Increase or decrease of fitness under stressful conditions

Changes in environmental conditions clearly enable the detection of substantial variation in fitness between MA lines. This is as expected if the fitness effect of mutation changed between environments. The variance between the MA lines is greater than the variance between the control lines, suggesting that some mutations, not detected in MA standard conditions, have been fixed in our MA lines. The significant variation in fitness of some MA lines may be the result of several nonmutually exclusive factors.

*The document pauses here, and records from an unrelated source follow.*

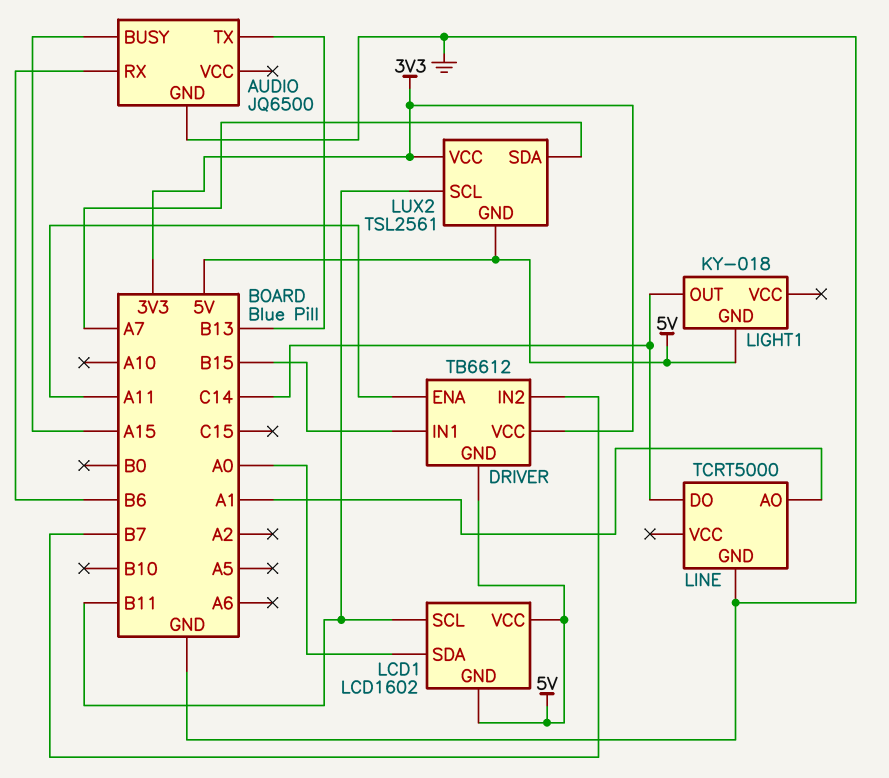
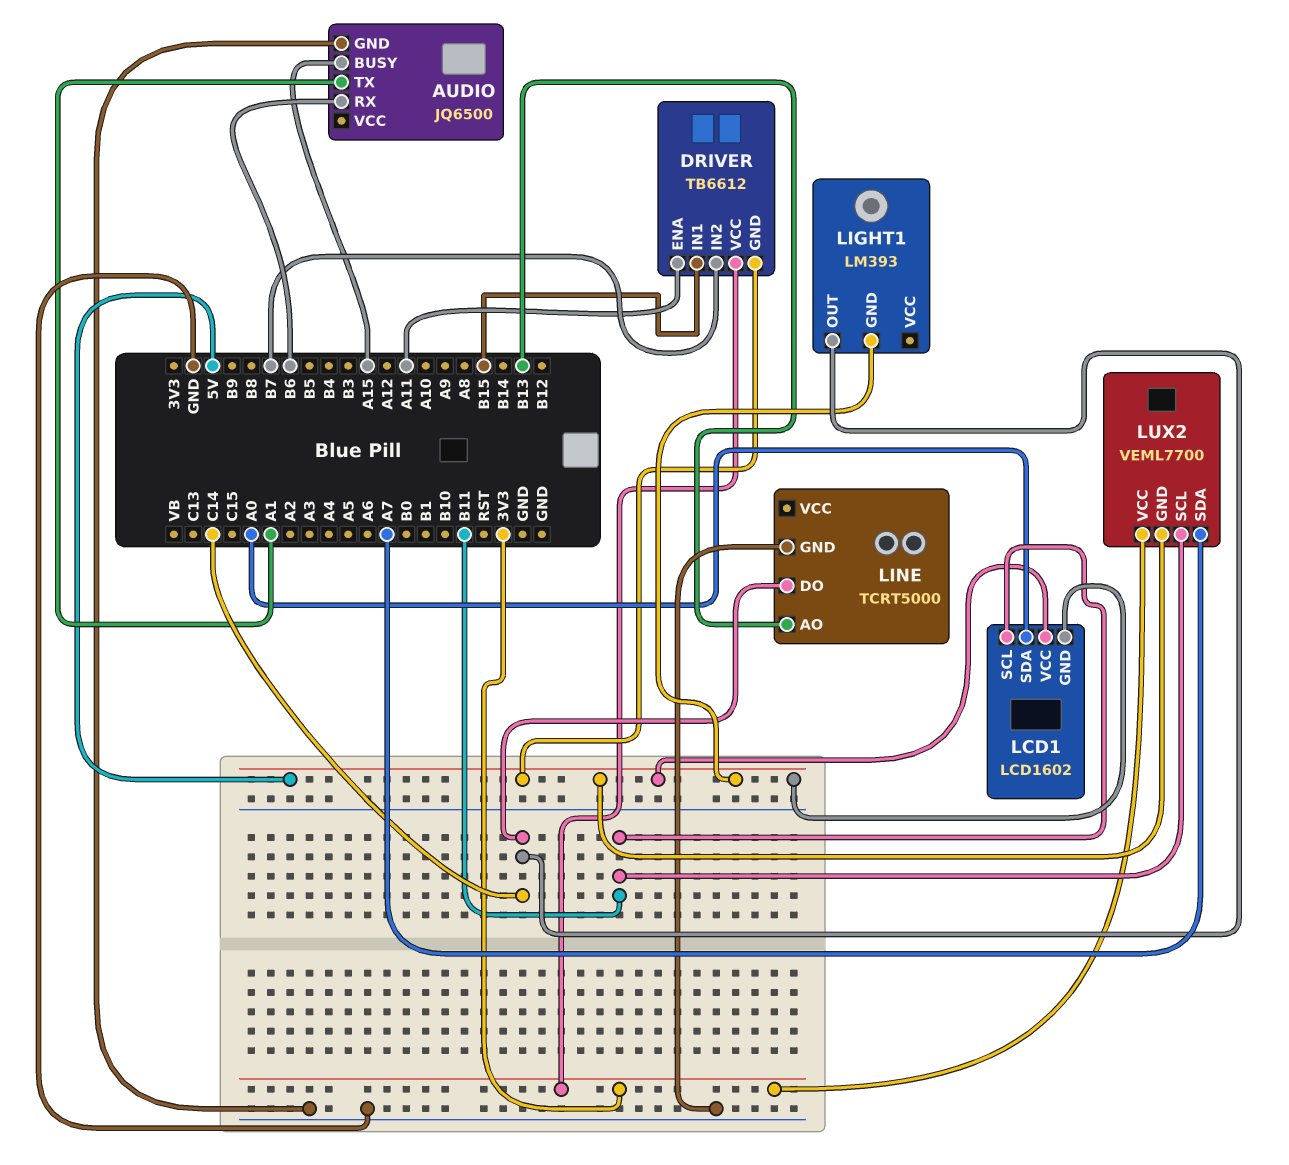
AUDIO pin TX: B13 -> A1
LIGHT1: KY-018 -> LM393
LINE pin AO: A1 -> B13
LUX2: TSL2561 -> VEML7700

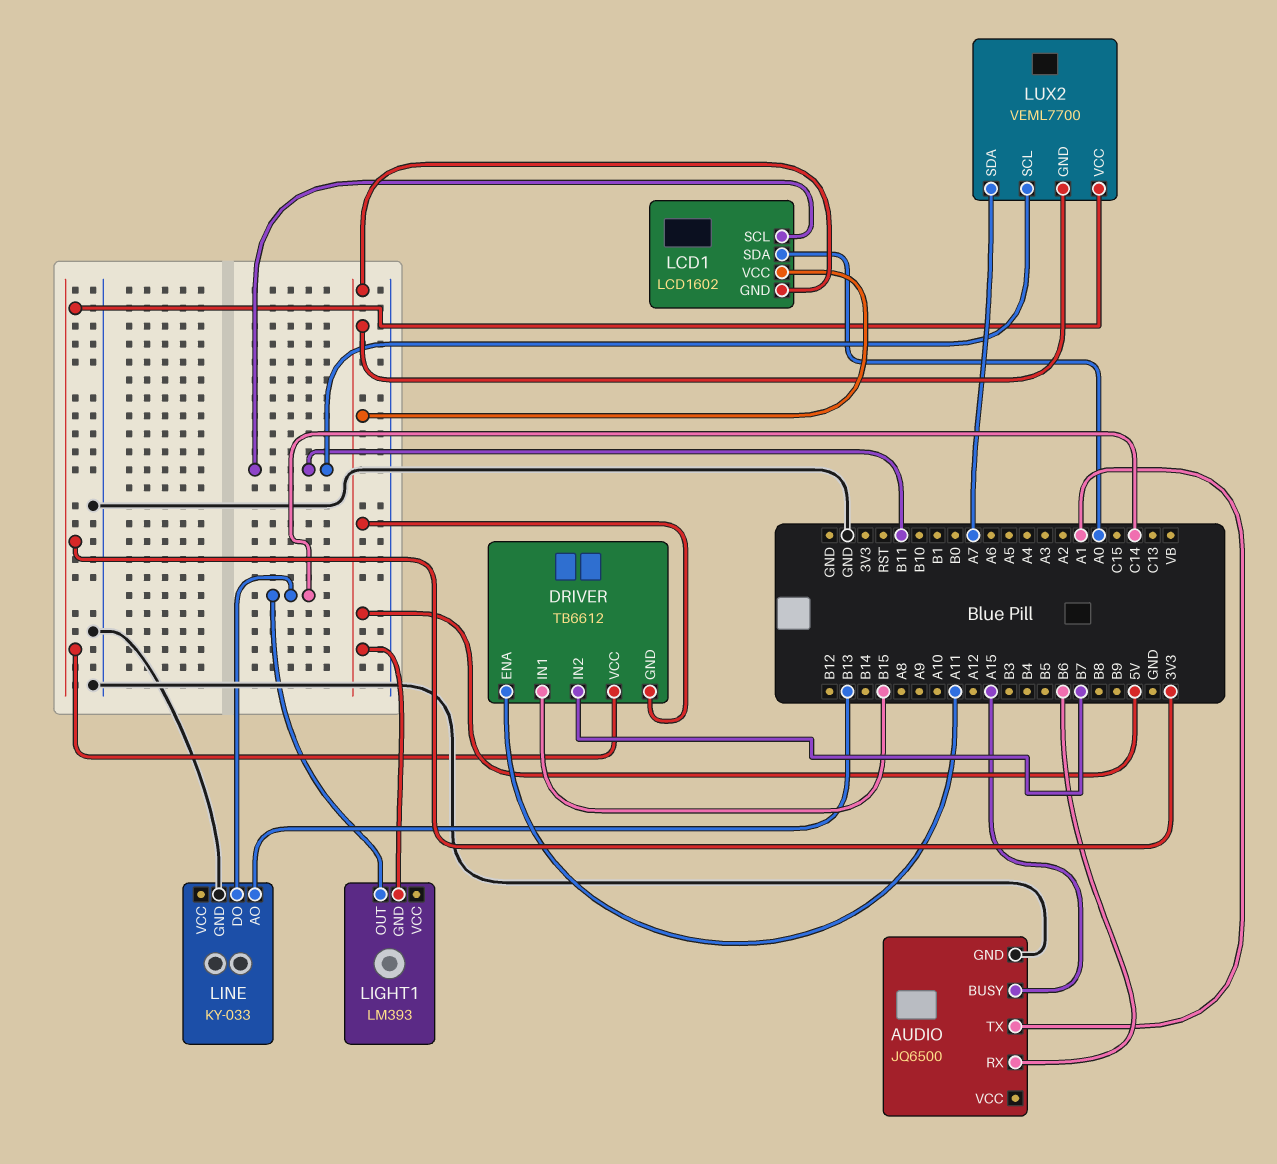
LINE: TCRT5000 -> KY-033

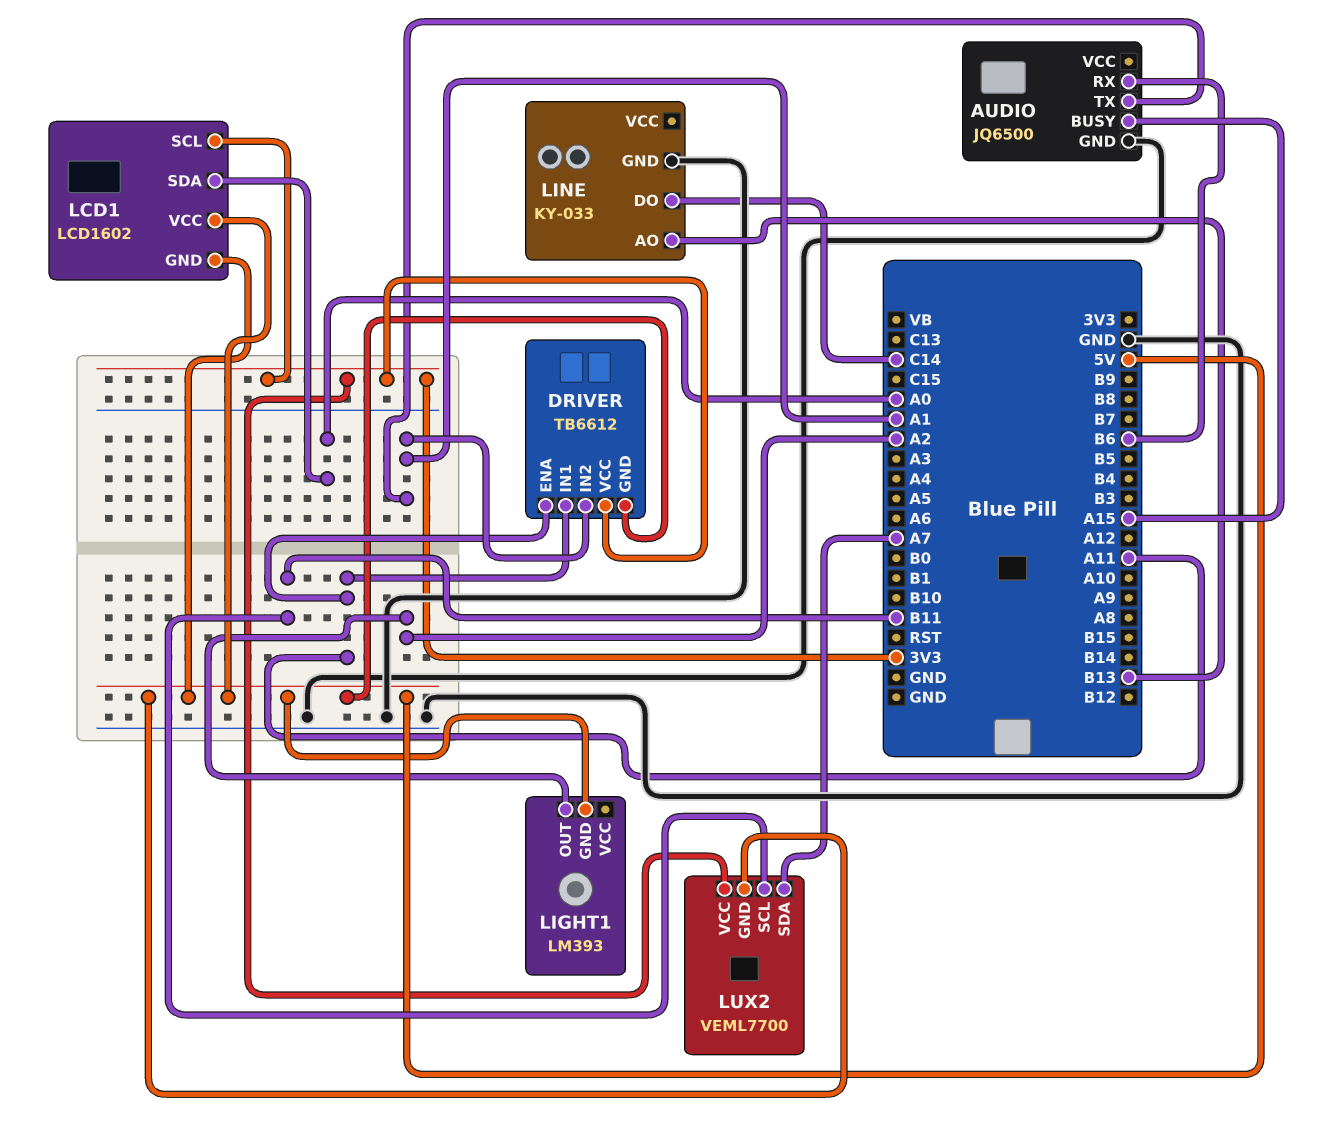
DRIVER pin IN1: B15 -> A11
DRIVER pin IN2: B7 -> A1
LCD1 pin SCL: B11 -> 3V3
LIGHT1 pin OUT: C14 -> A2

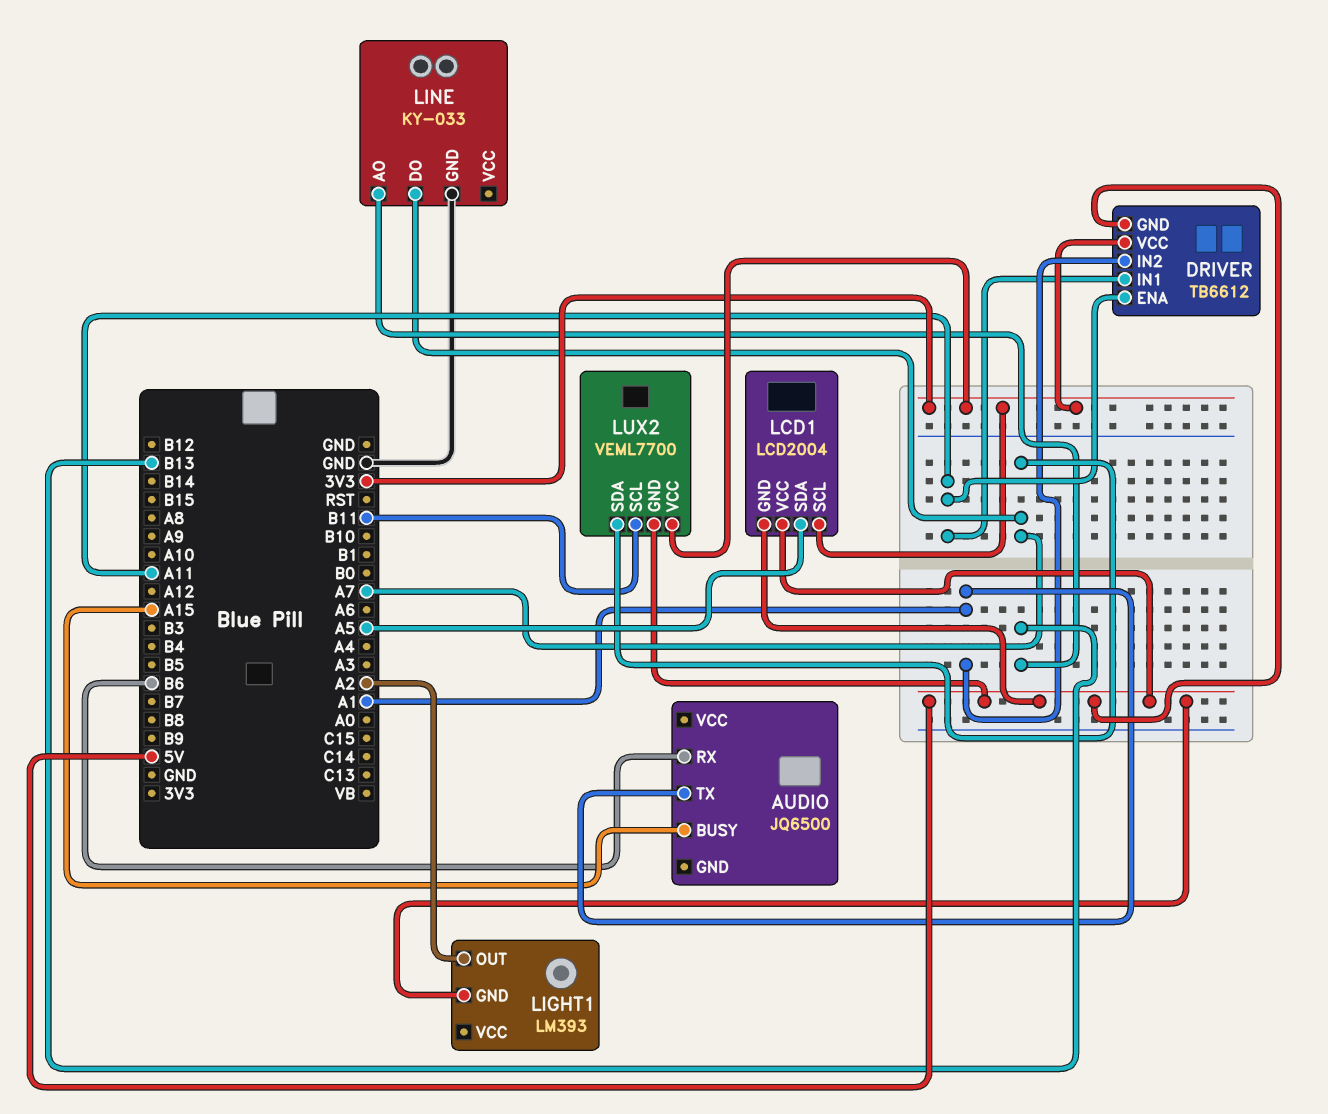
AUDIO pin GND: GND -> none
LCD1: LCD1602 -> LCD2004
LCD1 pin SDA: A0 -> A5
LINE pin DO: C14 -> A7

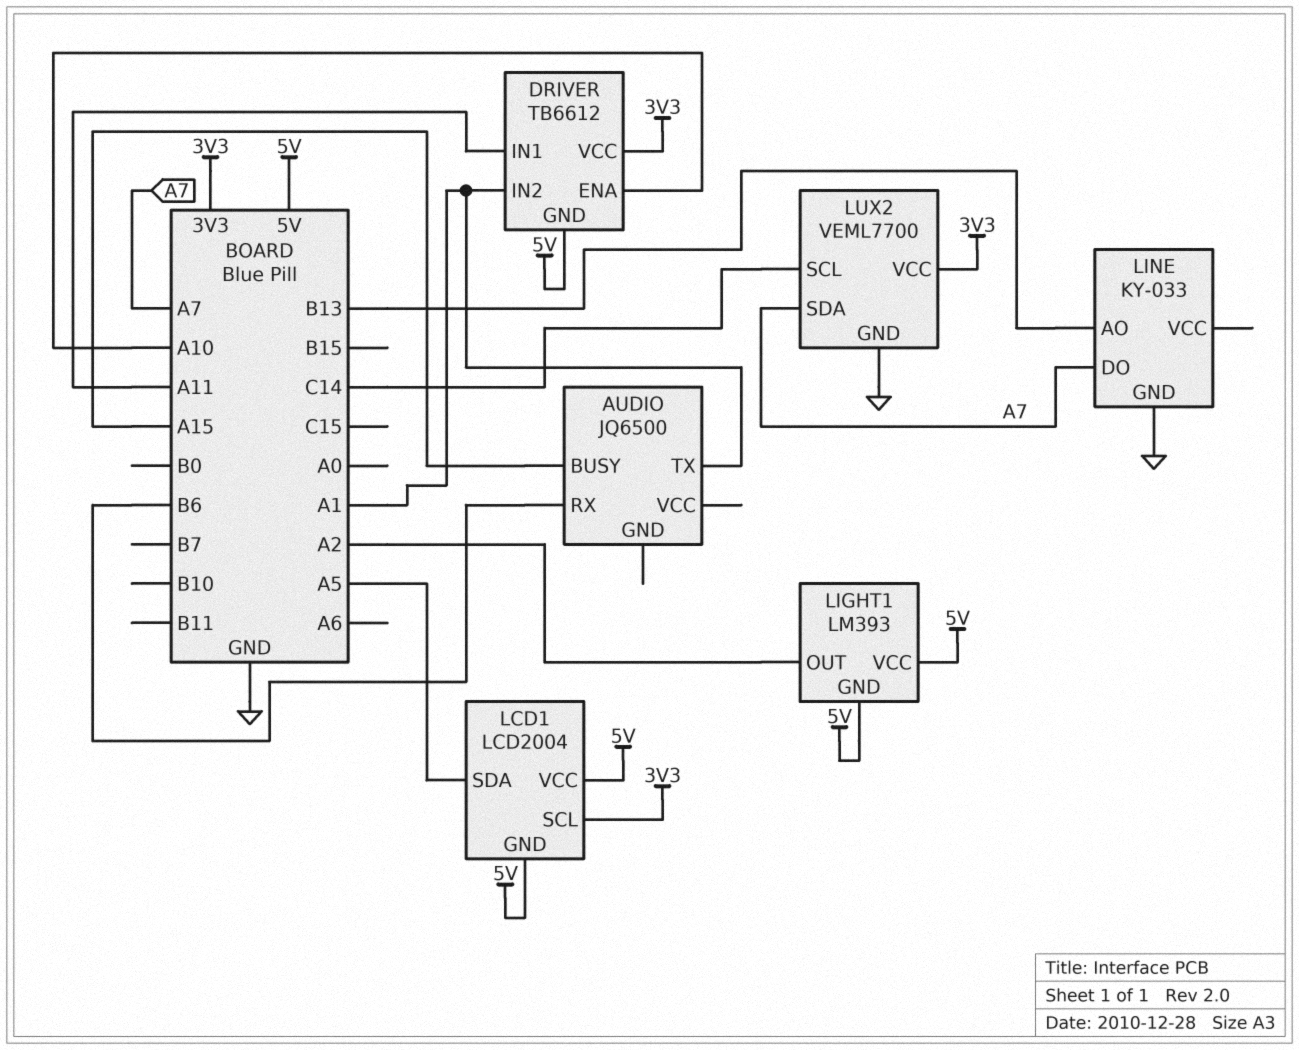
DRIVER pin ENA: A11 -> A10
LIGHT1 pin VCC: none -> 5V
LUX2 pin GND: 5V -> GND
LUX2 pin SCL: B11 -> C14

First, stressful conditions might exacerbate already existing fitness differences (Kondrashov and Houle 1994), so the MA lines may have accumulated more slightly deleterious mutations than the control lines because they have smaller N_e, but the overall difference in fitness between the MA and control lines is not detectable under the standard MA conditions. However, such differences in fitness might be detectable in a stressful environment because the selection intensity changes (Martin and Lenormand 2006). A change in selection intensity might come about through a change in the environment (Fry and Heinsohn 2002; Rutter et al. 2012), or a change in the effect of an allele, for example by a change in gene expression. In another green algae, C. reinhardtii, Kraemer and coworkers also highlight the effects of stress on the amplification of deleterious mutations and their impact on fitness (Kraemer et al. 2015).

Second, the fixation of mutations, particularly slightly deleterious mutations, is faster in the MA lines because they have smaller N_e. As a consequence, these slightly deleterious mutations, which could become advantageous in a novel environment, can accumulate in the MA lines but not in the controls. They may thereby increase the fitness in some of these MA lines. In addition, both the control and MA lines have accumulated mutations that are neutral under the original conditions but deleterious under the stressful conditions, causing the fall of fitness among MA lines.

Conclusion

We investigated the accumulation of mutations in four marine green picoalgae. Despite a modest number of sequential generations per MA line, we found evidence for a variation in fitness effects of spontaneous mutations from benign to stressful environments. This allowed us to estimate a minimum per genome mutation rate of 0.0037.